--- Records provided ---

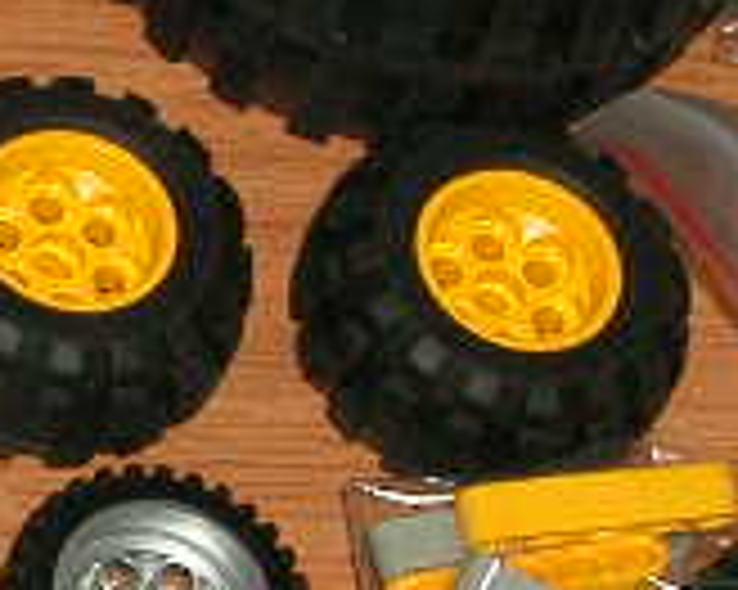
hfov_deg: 8.7
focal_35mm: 213
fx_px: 4650
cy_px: 423
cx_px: -626
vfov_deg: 7.2
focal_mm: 9
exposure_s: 1/60
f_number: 4.2
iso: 200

---

## Task to complete
Send back every line above exactly, skipping all pictures.

## Solution to the problem
hfov_deg: 8.7
focal_35mm: 213
fx_px: 4650
cy_px: 423
cx_px: -626
vfov_deg: 7.2
focal_mm: 9
exposure_s: 1/60
f_number: 4.2
iso: 200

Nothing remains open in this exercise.